Two Big Beautiful Tax Deductions: What Employers Need to Know

On July 4, 2025, President Donald Trump signed the “One Big Beautiful Bill” into law. Among its sweeping provisions are two significant changes for wage and hour compliance that employers should be aware of: the creation of federal income tax deductions for employee tips and certain overtime compensation. Both changes are poised to impact businesses and workers beginning in the 2025 tax year and lasting until 2028.

No Tax on Tips

Previously, the IRS treated all voluntary cash and non-cash tips as taxable income that was required to be reported to employers monthly. However, effective January 1, 2025, employees who “customarily and regularly received tips on or before December 31, 2024,” may now deduct up to $25,000 in tips from their federal taxable income. This deduction phases out for earners whose adjusted gross income exceeds $150,000, reducing the deduction by $100 for each $1,000.

No Tax on Overtime

The Bill also establishes a tax deduction for “qualified overtime compensation,” defined as “overtime compensation paid to an individual required under Section 7 of the Fair Labor Standards Act [(FLSA)] that is in excess of the regular rate.” Employees may deduct $12,500 in qualified overtime pay from federal taxable income. Similarly, this deduction phases out for earners whose adjusted gross income exceeds $150,000.

Note: This deduction does not apply to overtime required under state laws or collective bargaining agreements.

What Employers Need to Know

These deductions are in addition to the standard deduction for individual income tax filers and require updated payroll reporting practices. To ensure compliance, employers must:

  • Ensure accurate tracking of tips and qualified overtime compensation;
  • Report the total amount of tips and/or qualified overtime compensation on Forms W-2 and 1099; and
  • Include occupation details of the recipient on the applicable tax form.

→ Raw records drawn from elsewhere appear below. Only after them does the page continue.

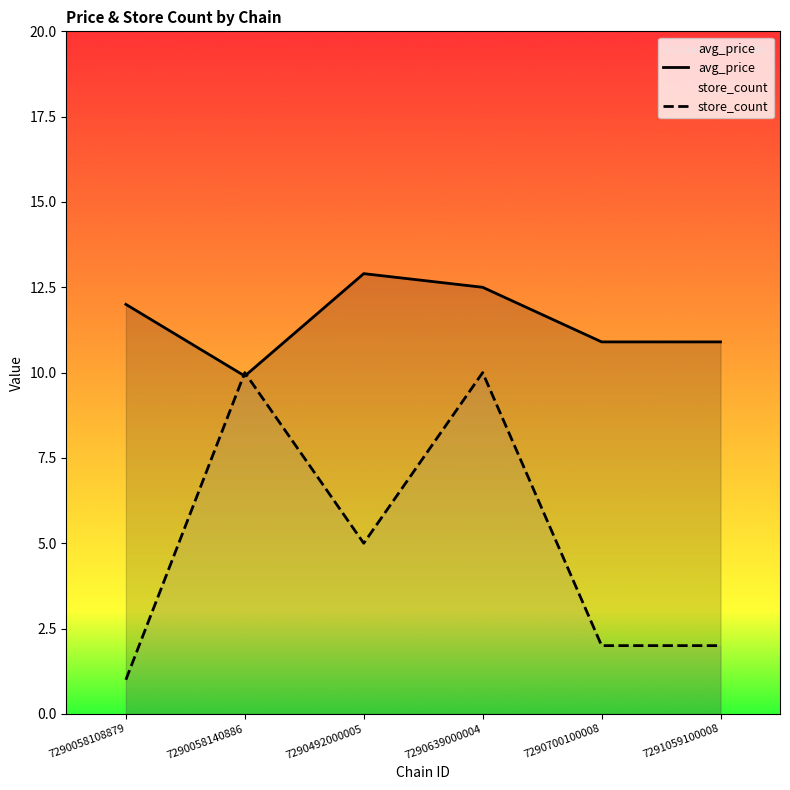

Rank the series at 7291059100008 from highest to lowest value.

avg_price, store_count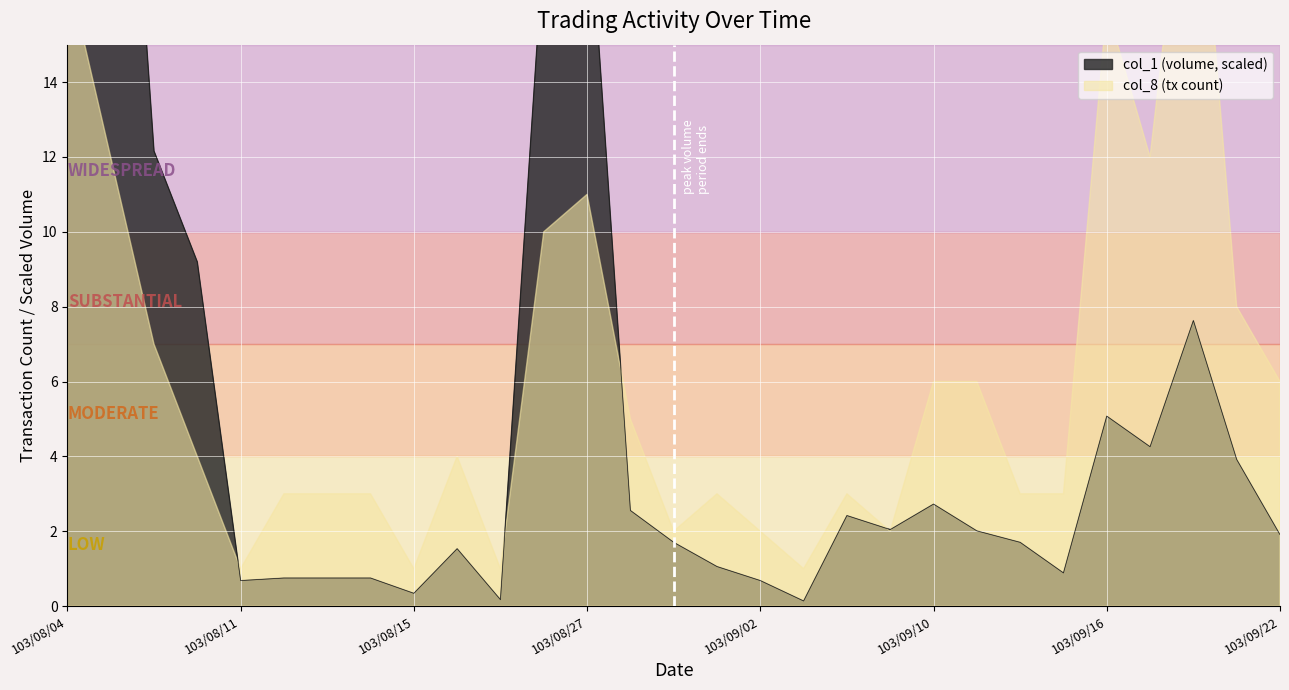

List the labels in order of value, smallest first.

103/09/03, 103/08/22, 103/08/15, 103/08/11, 103/09/02, 103/08/12, 103/08/13, 103/08/14, 103/09/15, 103/09/01, 103/08/21, 103/08/29, 103/09/12, 103/09/22, 103/09/11, 103/09/09, 103/09/05, 103/08/28, 103/09/10, 103/09/19, 103/09/17, 103/09/16, 103/09/18, 103/08/07, 103/08/06, 103/08/26, 103/08/27, 103/08/05, 103/08/04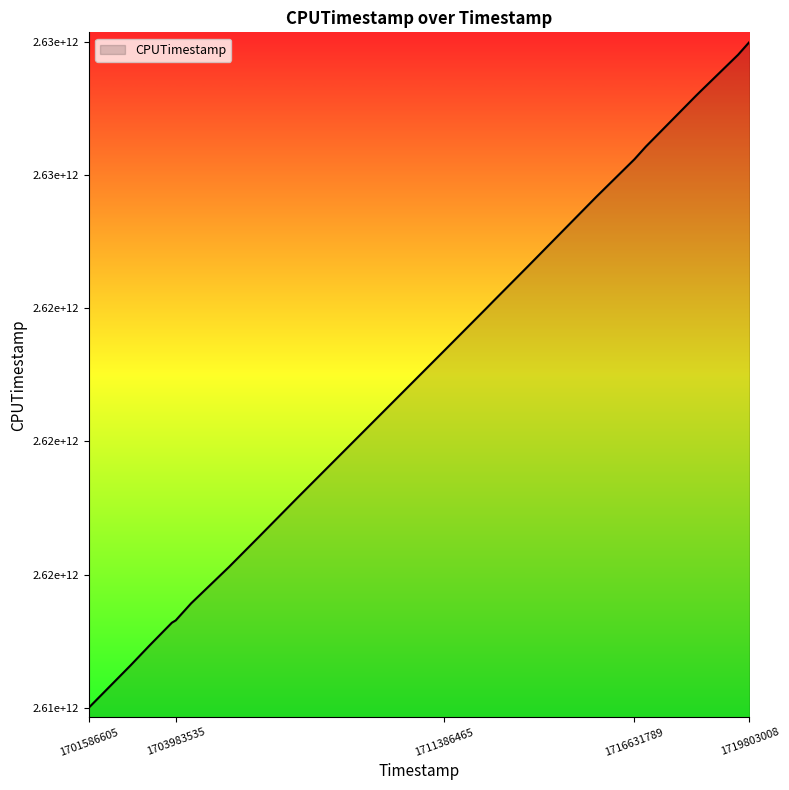

Does the chart display data point markers on the line(s)?

No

The IRS will provide transition relief for the 2025 tax year to employers subject to these new reporting requirements. Although the IRS has not yet issued formal guidance, the KMK Labor & Employment Team is closely monitoring developments and will provide updates as regulatory guidance becomes available. In the meantime, employers should begin reviewing their reporting practices to prepare for compliance in the 2025 tax year.